From what I've learned, Singh means 'Lion' but what does Kaur mean? Thanks people.


----------



## Eclectic (Dec 8, 2004)

Oh.  And what about the turban? How is it different from any other turban?


----------



## drkhalsa (Dec 8, 2004)

This may be due to their role in the prevaling society at time of guruji 

Most of people in Khalsa army were Infact male and you can see that even in most modern armies that women are just small minority even today! so men were called Lion and females were respected as princess


----------



## Neutral Singh (Feb 2, 2005)

Message Restored from old forum: 



> This may be due to their role in the prevaling society at time of guruji
> 
> Most of people in Khalsa army were Infact male and you can see that even in most modern armies that women are just small minority even today! so men were called Lion and females were respected as princess



Sarahkaur said :
whats the diffrence between a mans turban and a womans turban and how do you tie a turban for women


----------



## nsbuttar (Feb 2, 2005)

drkhalsa said:
			
		

> This may be due to their role in the prevaling society at time of guruji
> 
> Most of people in Khalsa army were Infact male and you can see that even in most modern armies that women are just small minority even today! so men were called Lion and females were respected as princess


 Yes this very true, but the role of women is no less than males whenever there were odd circumstances.

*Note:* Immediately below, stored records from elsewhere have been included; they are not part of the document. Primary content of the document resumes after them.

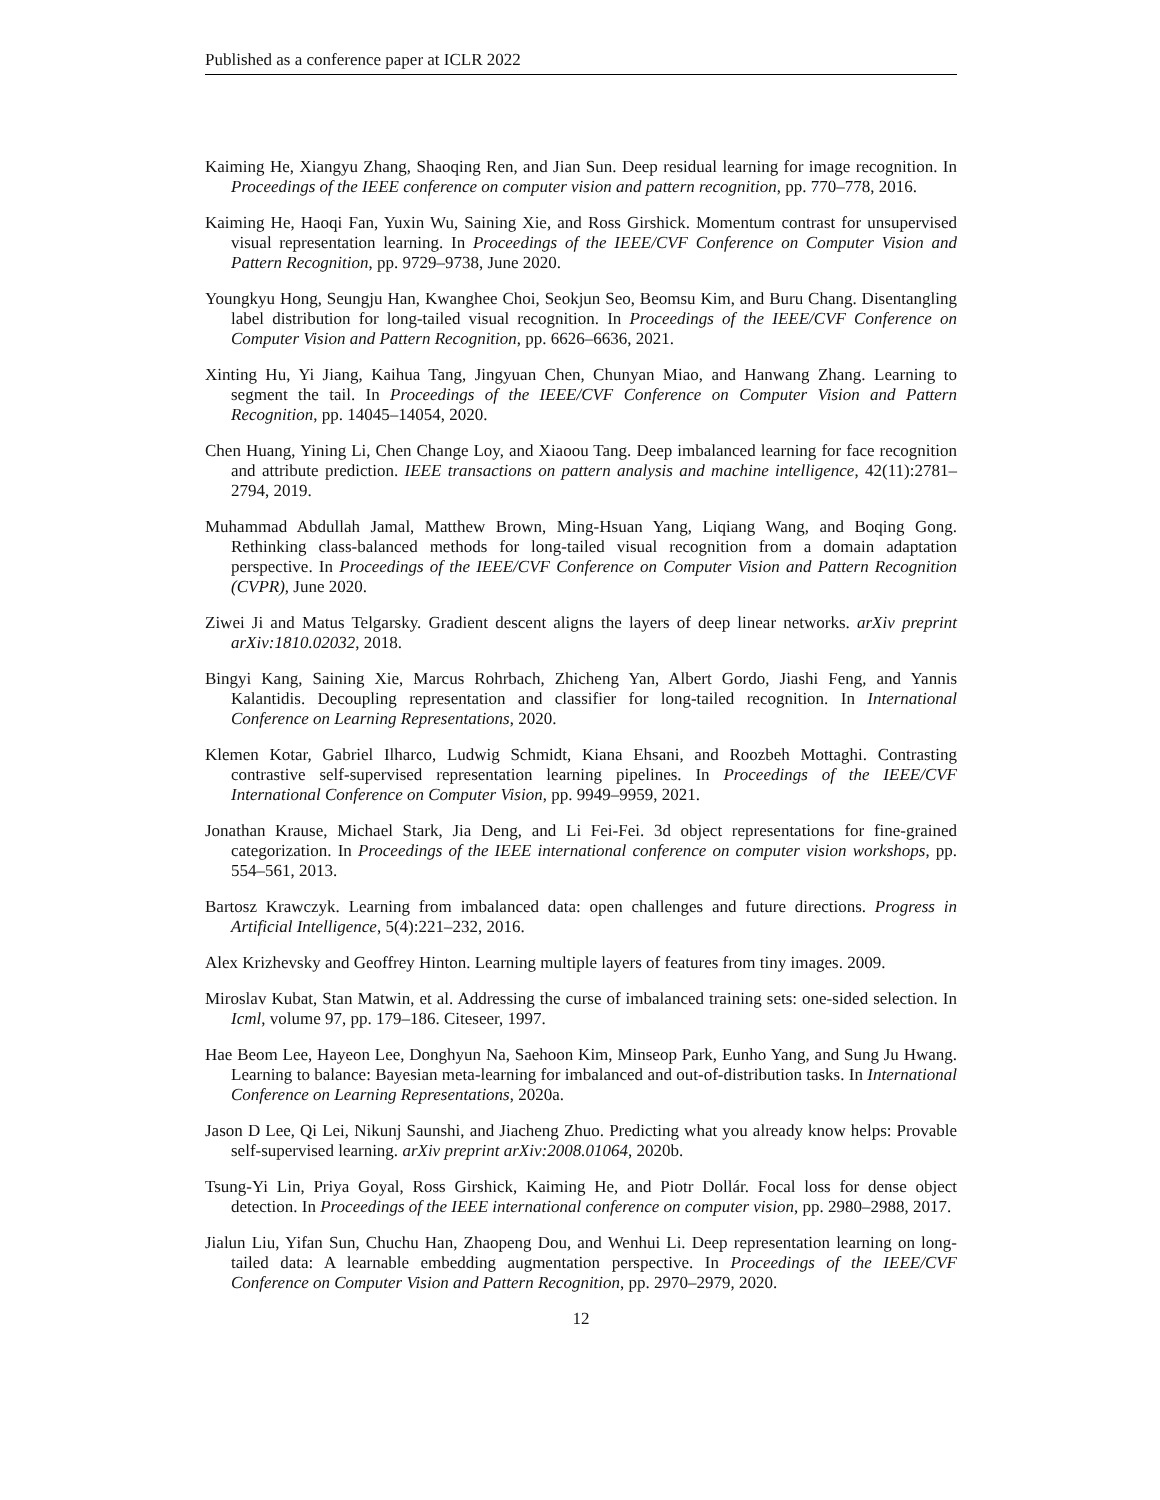Published as a conference paper at ICLR 2022
Kaiming He, Xiangyu Zhang, Shaoqing Ren, and Jian Sun. Deep residual learning for image recognition. In Proceedings of the IEEE conference on computer vision and pattern recognition, pp. 770–778, 2016.
Kaiming He, Haoqi Fan, Yuxin Wu, Saining Xie, and Ross Girshick. Momentum contrast for unsupervised visual representation learning. In Proceedings of the IEEE/CVF Conference on Computer Vision and Pattern Recognition, pp. 9729–9738, June 2020.
Youngkyu Hong, Seungju Han, Kwanghee Choi, Seokjun Seo, Beomsu Kim, and Buru Chang. Disentangling label distribution for long-tailed visual recognition. In Proceedings of the IEEE/CVF Conference on Computer Vision and Pattern Recognition, pp. 6626–6636, 2021.
Xinting Hu, Yi Jiang, Kaihua Tang, Jingyuan Chen, Chunyan Miao, and Hanwang Zhang. Learning to segment the tail. In Proceedings of the IEEE/CVF Conference on Computer Vision and Pattern Recognition, pp. 14045–14054, 2020.
Chen Huang, Yining Li, Chen Change Loy, and Xiaoou Tang. Deep imbalanced learning for face recognition and attribute prediction. IEEE transactions on pattern analysis and machine intelligence, 42(11):2781–2794, 2019.
Muhammad Abdullah Jamal, Matthew Brown, Ming-Hsuan Yang, Liqiang Wang, and Boqing Gong. Rethinking class-balanced methods for long-tailed visual recognition from a domain adaptation perspective. In Proceedings of the IEEE/CVF Conference on Computer Vision and Pattern Recognition (CVPR), June 2020.
Ziwei Ji and Matus Telgarsky. Gradient descent aligns the layers of deep linear networks. arXiv preprint arXiv:1810.02032, 2018.
Bingyi Kang, Saining Xie, Marcus Rohrbach, Zhicheng Yan, Albert Gordo, Jiashi Feng, and Yannis Kalantidis. Decoupling representation and classifier for long-tailed recognition. In International Conference on Learning Representations, 2020.
Klemen Kotar, Gabriel Ilharco, Ludwig Schmidt, Kiana Ehsani, and Roozbeh Mottaghi. Contrasting contrastive self-supervised representation learning pipelines. In Proceedings of the IEEE/CVF International Conference on Computer Vision, pp. 9949–9959, 2021.
Jonathan Krause, Michael Stark, Jia Deng, and Li Fei-Fei. 3d object representations for fine-grained categorization. In Proceedings of the IEEE international conference on computer vision workshops, pp. 554–561, 2013.
Bartosz Krawczyk. Learning from imbalanced data: open challenges and future directions. Progress in Artificial Intelligence, 5(4):221–232, 2016.
Alex Krizhevsky and Geoffrey Hinton. Learning multiple layers of features from tiny images. 2009.
Miroslav Kubat, Stan Matwin, et al. Addressing the curse of imbalanced training sets: one-sided selection. In Icml, volume 97, pp. 179–186. Citeseer, 1997.
Hae Beom Lee, Hayeon Lee, Donghyun Na, Saehoon Kim, Minseop Park, Eunho Yang, and Sung Ju Hwang. Learning to balance: Bayesian meta-learning for imbalanced and out-of-distribution tasks. In International Conference on Learning Representations, 2020a.
Jason D Lee, Qi Lei, Nikunj Saunshi, and Jiacheng Zhuo. Predicting what you already know helps: Provable self-supervised learning. arXiv preprint arXiv:2008.01064, 2020b.
Tsung-Yi Lin, Priya Goyal, Ross Girshick, Kaiming He, and Piotr Dollár. Focal loss for dense object detection. In Proceedings of the IEEE international conference on computer vision, pp. 2980–2988, 2017.
Jialun Liu, Yifan Sun, Chuchu Han, Zhaopeng Dou, and Wenhui Li. Deep representation learning on long-tailed data: A learnable embedding augmentation perspective. In Proceedings of the IEEE/CVF Conference on Computer Vision and Pattern Recognition, pp. 2970–2979, 2020.
12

 Just lilttle highlight on sikh women.

 "
 The role of Punjabi women as commandos on the battlefield is no less glorious. Sada Kaur, the mother-in-law of teenaged Ranjit Singh, shadowed her son-in-law in all his major engagements against the Mughals especially after the Afghans had routed the Marathas at Panipat and became so powerful, that the Moghul throne survived but only under their duress. She is remembered as one of the greatest generals of her time even in the Afghan records.
 Rani Sahib Kaur, sister of the infant ruler Sahib Singh of Patiala, successfully defended her brother's kingdom against the attacks of the Marathas, Afghans and European adventurers like George Thompson and chased them away from the battlefield.
 In the Sikh Ardas, God's name is taken thrice at the mention of 40 Muktas. Mukta is a word derived from mukti or moksh which means' release from the bondage of maya. These forty souls would have been remembered as black sheep, but for the intervention and action of a Punjabi lady called Mai Bhago. Pressed by the Moghuls, Guru Gobind Singh was leading his small force through guerilla routes towards the desert areas of Punjab around Khiderana, so that for lack of victuals and water, the large Moghul force would become inoperative. The hardships caused to the Sikh force in this inhospitable tract were no less painful. Under the strain of the misery forty war-riors of the Guru's force led by their commander, Mahan Singh, wrote a note of desertion to the Guru and fled the field. However as they reached their houses, their womenfolk, under the influence of Mai Bhago, refused to let them enter their homes and lamented at them endlessly, "You wear the bangles and run the kitchen while we join the Guru on the battle-field." The taunt proved too sharp for the erstwhile warriors who decided to return to the Guru and to the battlefield. Mai Bhago took them under her command on their return journey, to ensure that they would not escape somewhere else.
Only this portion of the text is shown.